This topic describes the /green/image/asyncscan operation that you can call to submit asynchronous optical character recognition (OCR) tasks. You can submit the OCR tasks to detect and obtain text in images.

Submit asynchronous OCR tasks

Operation: /green/image/asyncscan

You can call this operation to submit asynchronous OCR tasks. For more information about how to construct an HTTP request, see Request structure. You can also select an existing HTTP request. For more information, see SDK overview.

  • Billing method:

    You are charged for calling this operation. For more information about the billing method, see Content Moderation Pricing.

  • Response time:

    The maximum response time that is allowed for a synchronous moderation request is 6s. If the moderation is not complete within 6s, a timeout error is returned. If you do not need to obtain moderation results in real time, you can send asynchronous moderation requests. In other cases, we recommend that you send synchronous moderation requests because synchronous moderation operations are easier to call. We recommend that you set the timeout period to 6s for calling synchronous moderation operations.

  • Return results:

    If you send asynchronous moderation requests, the moderation results are not returned in real time. To obtain moderation results, you can poll the moderation results at regular intervals or enable callback notification. The moderation results are retained for up to 1 hour.

    • Enable callback notification to obtain OCR results: When you submit asynchronous OCR tasks, you can specify a callback URL for receiving OCR results in the callback parameter of the OCR request. For more information about the callback parameter, see Request parameters.
    • Poll OCR results at regular intervals: You do not need to specify the callback parameter when you submit asynchronous OCR tasks. After you submit the tasks, you can call the /green/image/results operation to query OCR results. For more information about the /green/image/results operation, see Query asynchronous OCR results.
  • Limits on images:
    • The images must use HTTP or HTTPS URLs.
    • The images must be in the PNG, JPG, JPEG, BMP, GIF, or WEBP format.
    • An image can be up to 10 MB in size. This rule is applicable to both synchronous and asynchronous moderation operations. If you have special requirements, for example, you want to moderate images larger than 10 MB in size, submit a ticket to raise the threshold.
    • The duration for downloading an image is limited to 3s. If an image fails to be downloaded within 3s, a timeout error is returned.

▶ _Your task_
Summarize the text above on the asynchronous OCR operation in two sentences.

▶ _Supplied entries_

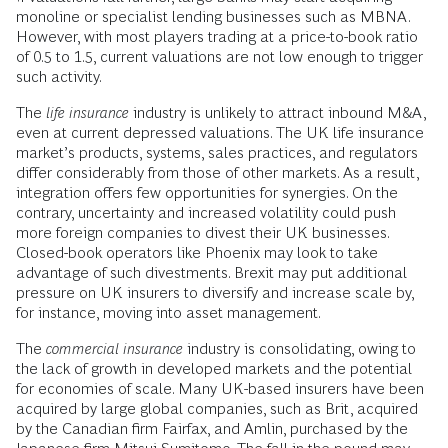
monoline or specialist lending businesses such as MBNA.
However, with most players trading at a price-to-book ratio
of 0.5 to 1.5, current valuations are not low enough to trigger
such activity.
The
life insurance
industry is unlikely to attract inbound M&A,
even at current depressed valuations. The UK life insurance
market’s products, systems, sales practices, and regulators
differ considerably from those of other markets. As a result,
integration offers few opportunities for synergies. On the
contrary, uncertainty and increased volatility could push
more foreign companies to divest their UK businesses.
Closed-book operators like Phoenix may look to take
advantage of such divestments. Brexit may put additional
pressure on UK insurers to diversify and increase scale by,
for instance, moving into asset management.
The
commercial insurance
industry is consolidating, owing to
the lack of growth in developed markets and the potential
for economies of scale. Many UK-based insurers have been
acquired by large global companies, such as Brit, acquired
by the Canadian firm Fairfax, and Amlin, purchased by the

▶ _Solution_
The /green/image/asyncscan operation submits asynchronous OCR tasks that detect and obtain text in images, and its results are kept for up to 1 hour and can be obtained through a callback URL set in the callback parameter or by polling the /green/image/results operation. Images must use HTTP or HTTPS URLs, be in PNG, JPG, JPEG, BMP, GIF, or WEBP format, and be no larger than 10 MB, and a timeout error is returned if an image cannot be downloaded within 3s.